Roronoa__Zoro's blog

By Roronoa__Zoro, history, 9 days ago,

Given $N$ cities connected by $N-1$ bidirectional roads i.e they form a tree . Cities with odd numbers are cities of Jack and even numbers cities belong to Bob. Each city has some initial popularity given by array Popularity. Now there are $Q$ tours taken by some tourists from city u to v taking the simple path.

As they travel from city u to v , the popularity of cities in between increases by x units. Let $P1$ and $P2$ be the sum of popularities of the cities of Jack and Bob after $Q$ tours . You need to print the absolute difference between P1 & P2.

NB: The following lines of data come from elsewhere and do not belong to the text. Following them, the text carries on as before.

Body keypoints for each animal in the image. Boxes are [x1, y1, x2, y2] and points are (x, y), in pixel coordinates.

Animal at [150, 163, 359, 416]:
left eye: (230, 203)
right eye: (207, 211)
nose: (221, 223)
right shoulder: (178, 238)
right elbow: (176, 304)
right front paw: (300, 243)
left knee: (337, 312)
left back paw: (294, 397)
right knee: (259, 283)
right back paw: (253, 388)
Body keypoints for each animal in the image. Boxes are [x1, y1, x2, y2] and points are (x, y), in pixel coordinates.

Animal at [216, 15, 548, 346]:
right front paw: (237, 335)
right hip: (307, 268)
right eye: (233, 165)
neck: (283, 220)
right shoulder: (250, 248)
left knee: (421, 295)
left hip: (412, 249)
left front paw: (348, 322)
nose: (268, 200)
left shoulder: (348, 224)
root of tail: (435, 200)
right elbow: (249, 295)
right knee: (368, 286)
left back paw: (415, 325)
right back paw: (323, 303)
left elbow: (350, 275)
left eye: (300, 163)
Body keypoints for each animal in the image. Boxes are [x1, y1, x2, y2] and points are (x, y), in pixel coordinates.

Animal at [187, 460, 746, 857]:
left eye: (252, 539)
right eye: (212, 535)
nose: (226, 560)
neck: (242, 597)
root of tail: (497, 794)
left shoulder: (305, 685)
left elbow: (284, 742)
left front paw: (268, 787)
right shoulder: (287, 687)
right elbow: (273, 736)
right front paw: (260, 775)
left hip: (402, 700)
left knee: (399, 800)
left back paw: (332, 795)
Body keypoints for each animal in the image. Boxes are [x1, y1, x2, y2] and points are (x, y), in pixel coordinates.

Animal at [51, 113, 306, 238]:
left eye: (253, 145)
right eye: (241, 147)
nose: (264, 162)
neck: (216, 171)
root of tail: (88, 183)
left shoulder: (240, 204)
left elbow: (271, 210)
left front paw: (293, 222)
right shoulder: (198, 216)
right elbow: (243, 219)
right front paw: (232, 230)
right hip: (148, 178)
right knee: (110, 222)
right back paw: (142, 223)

$N \le 10^{5}$ $K \le 10^{6}$

• +4

 » 9 days ago, # |   0 I hope this won't be something that turns out to be misleading, however given the fact that we're talking about the nodes between two nodes on a tree, this leads me to think about something to do with LCA. However as I'm not quite sure about the maximum values of N and Q, I not sure about the final solution.
•  » » 9 days ago, # ^ |   0 I have included the constraints now
 » 9 days ago, # |   +8 You can break path u-v into u-lca(u,v) and v-lca(u,v). For each of these 2 sub-paths you can find how many nodes belong to jack and how many belong to Bob using binary lifting and update the sum accordingly
•  » » 9 days ago, # ^ | ← Rev. 4 →   0 But we updated the nodes (given we increase values by x) . So how will we update those values ? When we make a query now we have new values of nodes, does that somehow lead to segment tree etc. ?
•  » » » 9 days ago, # ^ |   +1 If there are c1 cities belonging to jack and c2 cities belonging to bob in some path increase p1 by c1 x X and p2 by c2 x X . Why do you need to update the node values ?
•  » » » » 9 days ago, # ^ |   0 Oh shit!!!! . Got it . What I was doing was that lets say after first query value on some node increases by x , and after another query we have to make it 2*x and update our answer . Thank you
•  » » 8 days ago, # ^ |   0 How will we count the number of nodes belonging to Jack using Binary Lifting?
•  » » » 8 days ago, # ^ |   0 I meant using binary lifting to calculate LCA. To find the number of nodes you can simply use dfs to find d[u] which is number of nodes belonging to jack from root to node u and for specific path you can just do d[u] — d[lca(u,v)].
•  » » » » 8 days ago, # ^ |   0 Yaa, got it. Thanks.
 » 9 days ago, # |   0 Auto comment: topic has been updated by Roronoa__Zoro (previous revision, new revision, compare).
 » 9 days ago, # |   0 I think u r talking about rooted tree obiviously. find initial difference. Then for every query xx= no of between node using lca . if x even no need to do anything as both side increases same. no of even node == no of odd node else level of u and v node are same. its proved. so increase jack.bob points according to the u or v levels. So actually u don't need lca just check the level of u equal or not.
•  » » 8 days ago, # ^ |   0 How can you say that, if x is even, no of even node == no of odd node? I didn't get it.
•  » » » 8 days ago, # ^ |   0 He is trying to calculate the difference of Jack's and Bob's cities at every node from the root. In other words, let's say you have an array called values and now if you are at a node K and it is odd, you just do something like- values[K] = values[par[K]]+1. If the current node K is even, values[K] = values[par[K]]-1. You can do this by just a simple dfs. By calculating the LCA of u and v you can easily find the difference of odd and even cities in that path- diff = values[u]+values[v]-values[par[lca(u, v)]] and just add x*diff to the answer.
•  » » » » 8 days ago, # ^ |   0 Thanks, I got it.